The national percentage of duly certified deaths in Colombia is 93.7% (21. To guarantee the validity of the estimates of excess mortality caused by COVID-19, it is a priority to standardize the basic cause of death during the pandemic. The WHO used the international disease classification (IDC) and assigned emergency headings U07.1 and U07.2 to deaths from SARS-CoV-2 infection confirmed by laboratory and clinically and epidemiologically diagnosed, respectively. Codes U00-U49 are used by WHO for the provisional allocation of new diseases of uncertain aetiology. In emergency situations, codes are not always accessible in electronic systems. Specification of category U07 in the manner in which it is done in Table 3 will ensure that this category and its subcategories are available in all electronic systems at any time and that they can be used immediately according to WHO instructions 22.

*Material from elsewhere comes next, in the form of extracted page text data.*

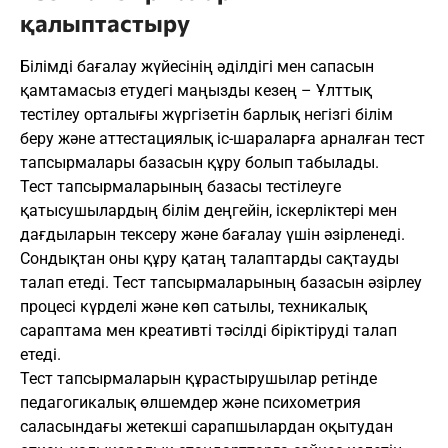
қалыптастыру
Білімді бағалау жүйесінің әділдігі мен сапасын
қамтамасыз етудегі маңызды кезең – Ұлттық
тестілеу орталығы жүргізетін барлық негізгі білім
беру және аттестациялық іс-шараларға арналған тест
тапсырмалары базасын құру болып табылады.
Тест тапсырмаларының базасы тестілеуге
қатысушылардың білім деңгейін, іскерліктері мен
дағдыларын тексеру және бағалау үшін әзірленеді.
Сондықтан оны құру қатаң талаптарды сақтауды
талап етеді. Тест тапсырмаларының базасын әзірлеу
процесі күрделі және көп сатылы, техникалық
сараптама мен креативті тәсілді біріктіруді талап
етеді.
Тест тапсырмаларын құрастырушылар ретінде
педагогикалық өлшемдер және психометрия
саласындағы жетекші сарапшылардан оқытудан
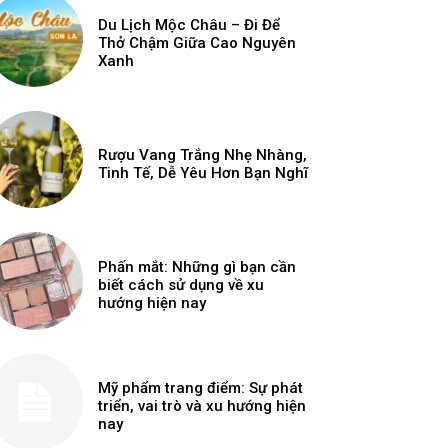
Du Lịch Mộc Châu – Đi Để
Thở Chậm Giữa Cao Nguyên
Xanh
Rượu Vang Trắng Nhẹ Nhàng,
Tinh Tế, Dễ Yêu Hơn Bạn Nghĩ
Phấn mắt: Những gì bạn cần
biết cách sử dụng về xu
hướng hiện nay
Mỹ phẩm trang điểm: Sự phát
triển, vai trò và xu hướng hiện
nay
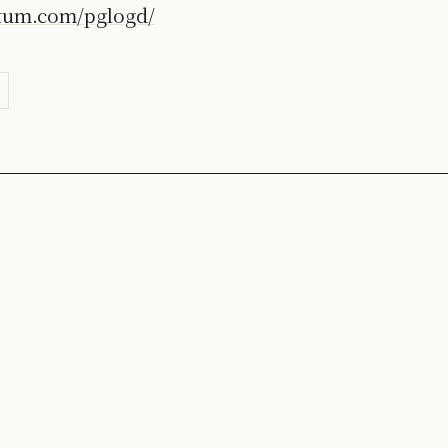
atum.com/pglogd/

Instruction | Entries to the tabular list |
---|---|
Add exclusion Notes | B34.2 Coronavirus infection, site unspecified Excludes: |
COVID-19, with virus identification (U07.1) | |
COVID-19, without virus identification (U07.2) | |
Add exclusion Notes | U04.9 Severe acute respiratory syndrome (SARS), unspecified Excludes: |
COVID-19, with virus identification (U07.1) | |
COVID-19, without virus identification (U07.2) | |
U07.0 | |
U07.1 COVID-19, identified virus Use this code when the virus has been identified by laboratory tests, | |
regardless of the severity of clinical signs and symptoms. Excludes: | |
Coronavirus infection, site unspecified | |
Severe acute respiratory syndrome (SARS), unspecified (U04.9) | |
U07.2 COVID-19, unidentified virus | |
Use this code when the diagnosis of COVID-19 is clinical or epidemiological and the diagnostic test is inconclusive or unavailable. COVID-19 NOS |
Source: WHO, codification of COVID-19 with ICD-10, 2020 (22)

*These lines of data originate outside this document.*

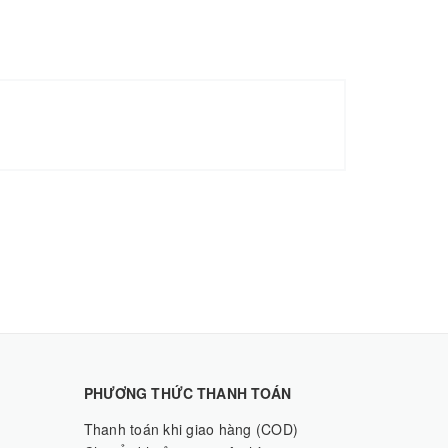
PHƯƠNG THỨC THANH TOÁN
Thanh toán khi giao hàng (COD)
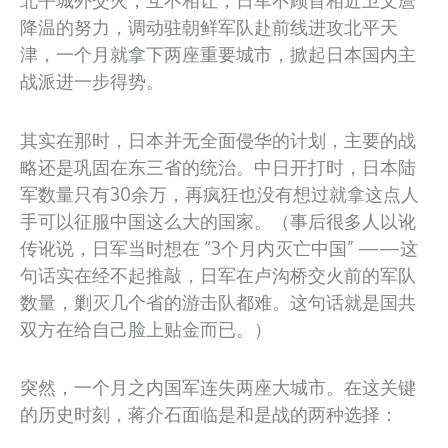
北平城外交火，互不相让，日军不顾首相近卫文麿
降温的努力，调动驻朝鲜军队赴前线进攻北平天
津，一个月就拿下两座重要城市，掀起日本国内主
战派进一步得势。
其实在那时，日本并无全面侵华的计划，主要的战
略还是巩固在东三省的统治。中日开打时，日本陆
军数量只有30余万，再疯狂也没有想过就拿这点人
手可以征服中国这么大的国家。（事后很多人以讹
传讹说，日军当时想在 “3个月内灭亡中国” ——这
句话实在经不起推敲，日军在卢沟桥交火前的军队
数量，剿灭几个省的游击队都难。这句话就是国共
双方在给自己脸上贴金而已。）
突然，一个月之内国军连失两座大城市。在这关键
的历史时刻，蒋介石面临是和是战的两种选择：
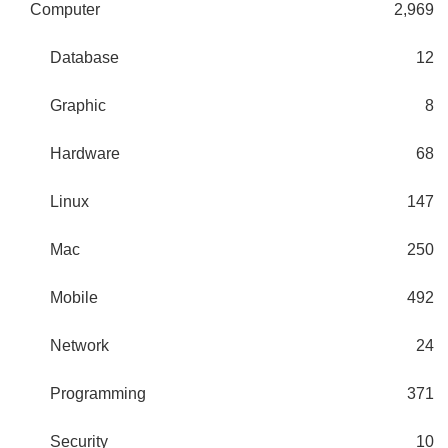
Computer
2,969
Database
12
Graphic
8
Hardware
68
Linux
147
Mac
250
Mobile
492
Network
24
Programming
371
Security
10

The collapse of health systems and even funeral services and the fear of becoming ill can contribute to all deaths occurring outside the hospital setting, as well as that of any symptomatic respiratory patient without confirmatory test, being directly attributed to SARSCov-2/COVID-19. This current problem facilitates the production of cases of poor classification when registering the causes of death in death certificates. This will cause a trend that may suggest a false decrease in mortality rates attributable to chronic non-communicable diseases, specifically those related to cancer.
Comments
The massification of diagnostic tests, the reduction in response time and the mapping of serious respiratory infections are the main strategies used by developed countries to slow down the spread of the disease. In countries where hundreds of deaths are recorded daily, where there are no diagnostic tests, and in those where the fear of being infected is greater, it is impossible for health sectors to accurately diagnose the cause of death.
Knowing the mortality rates, their time trend and the frequency distribution of deaths in Cali before the pandemic, will allow modelling excess mortality to determine the real impact of the disease.